The Garden City Telegram
11/27/2012
NEWS

AP: Kansas plots new teacher evaluation course

TOPEKA (AP) — Kansas teachers and administrators are working with state Department of Education to develop an evaluation system to measure their performance.

The Topeka Capital-Journal reports that the Kansas Education Evaluation Protocol is a pilot program in place in about two dozen districts.

It is part of the state's efforts to comply with the requirements of a federal waiver it received under the No Child Left Behind Act.

All school districts will have to implement some system of evaluation by the 2014-15 school year. Some may use the KEEP system, while other districts could use programs already in place.

State officials say the next step will be linking the evaluation system with student performance. A commission of teachers and administrators are working on that transition.

Seaman High School principal Ron Vinduska is a member of the evaluation commission. He said test scores aren't always the best indicator that a student is making progress.

"It might be more clear how to do that with a math or reading teacher, but what about art (teachers)?" Vinduska said.

Brian Jordan, director of leadership services at the Kansas Association of School Boards, said the commission is wrestling with questions that no school district or state has definitively resolved.

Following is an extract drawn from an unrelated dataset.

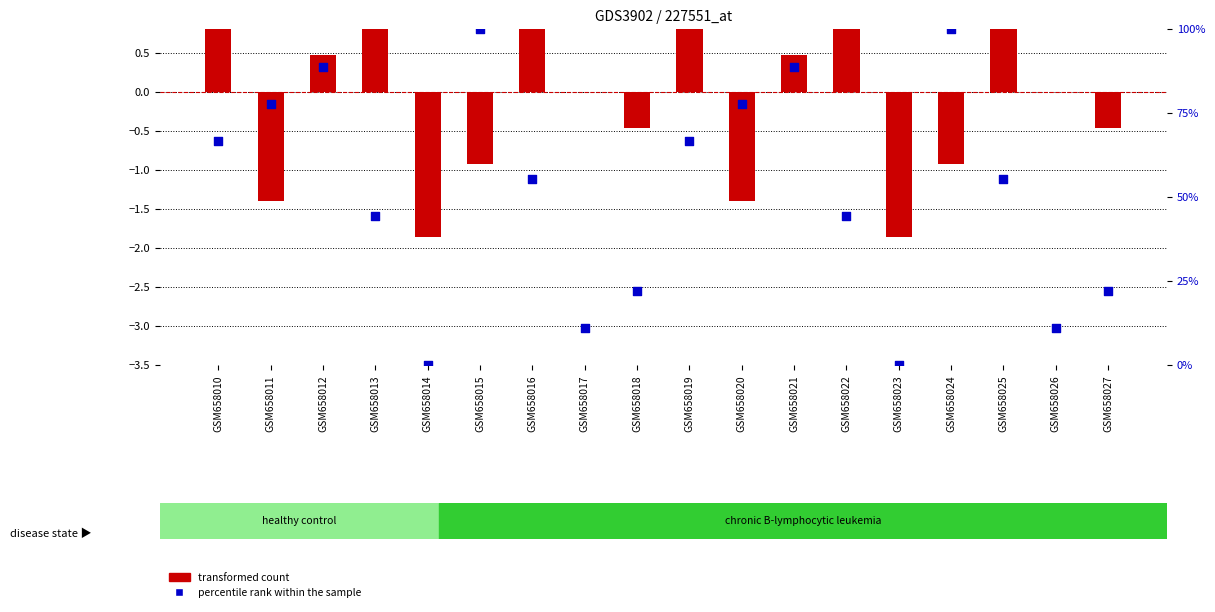

What are all the series names shown in the legend?

transformed count, percentile rank within the sample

The commission is looking at several different ways of how to monitor student growth and achievement, said Jordan, who is also with the commission.

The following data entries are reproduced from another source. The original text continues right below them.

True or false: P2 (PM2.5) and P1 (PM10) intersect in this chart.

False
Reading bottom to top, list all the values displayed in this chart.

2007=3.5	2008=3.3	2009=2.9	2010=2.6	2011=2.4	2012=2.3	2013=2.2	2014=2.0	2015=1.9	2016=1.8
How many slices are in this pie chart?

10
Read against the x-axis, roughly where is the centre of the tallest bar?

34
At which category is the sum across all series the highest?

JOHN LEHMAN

Topeka USD 501 is participating in the pilot program. Teresa Songs, a principal at Chase Middle School, must compile a folder that gives a glimpse of what she does to interact with her teachers, including training, emails and lists of topics the students are being taught.

"I think it provides you with a focus," said Songs, who is now in her second year of the pilot program. "For example, am I providing teachers with enough resources and the schedule they need?"

Kansas districts must let the state department know by March which evaluation system they will be using.

Scott Myers, director of teacher education and licensure for the KSDE, said more than 300 educators have been contacted about the system.

"We have to have the approval of the U.S. Department of Education," Myers said. "We'll send them what we think is the Kansas definition (for factoring in student growth), and I'm hopeful they'll say that makes sense."